Can you write out the records from the line containing "I use a screen reader and cannot make out this speedometer" through the line containing "It reads value=20 unit=km/h", both included, repeating each line as it appears?

BEGIN MATERIAL FOR THIS TASK

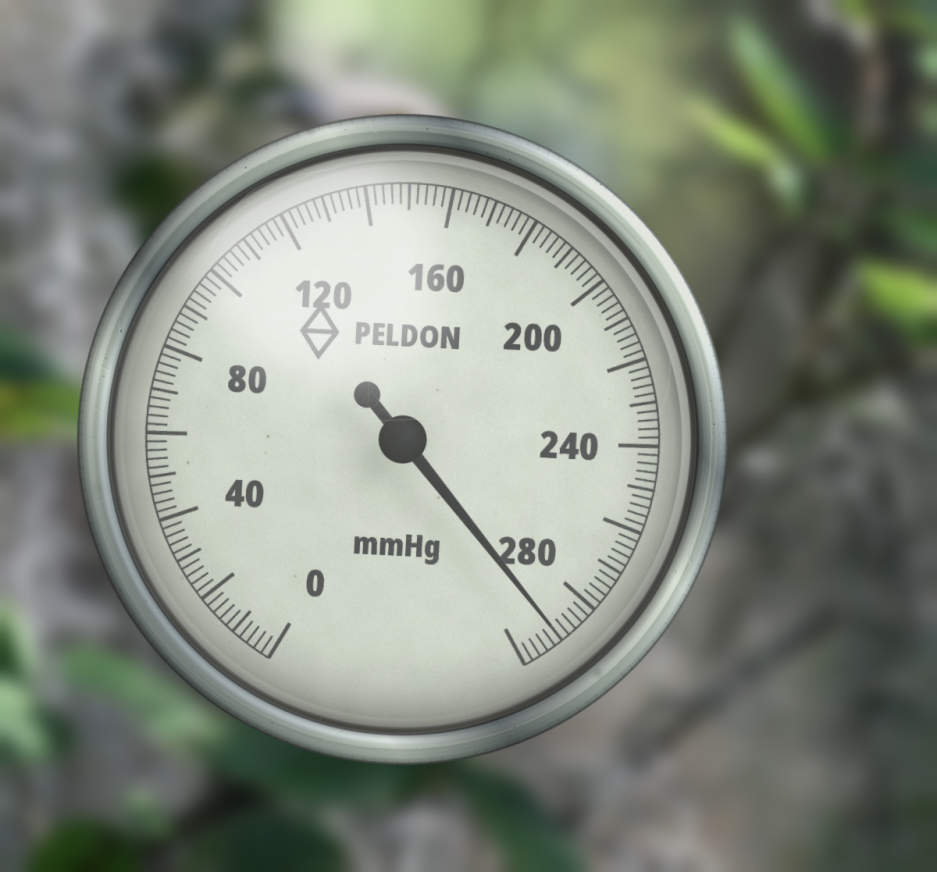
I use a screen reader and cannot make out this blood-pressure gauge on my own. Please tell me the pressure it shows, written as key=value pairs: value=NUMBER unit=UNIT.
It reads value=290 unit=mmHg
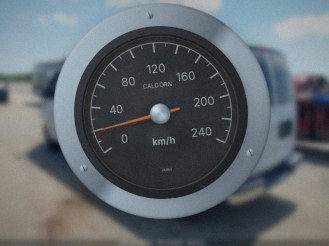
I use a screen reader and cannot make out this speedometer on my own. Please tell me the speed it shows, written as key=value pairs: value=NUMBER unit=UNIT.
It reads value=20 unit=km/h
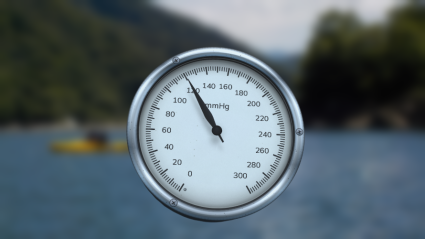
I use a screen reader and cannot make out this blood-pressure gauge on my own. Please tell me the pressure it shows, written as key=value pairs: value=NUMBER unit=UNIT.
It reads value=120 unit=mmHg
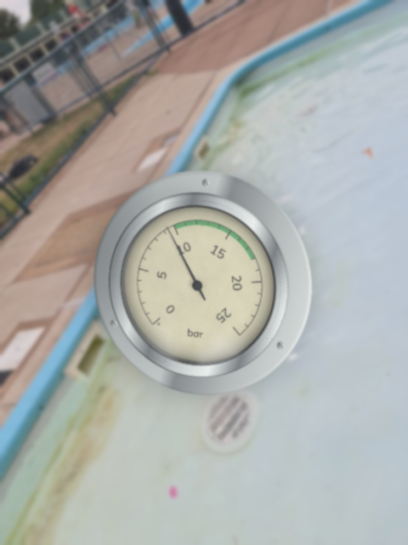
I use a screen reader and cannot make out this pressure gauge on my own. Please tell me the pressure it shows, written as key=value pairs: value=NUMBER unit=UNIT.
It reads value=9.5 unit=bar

END MATERIAL FOR THIS TASK

• RESULT:
I use a screen reader and cannot make out this speedometer on my own. Please tell me the speed it shows, written as key=value pairs: value=NUMBER unit=UNIT.
It reads value=20 unit=km/h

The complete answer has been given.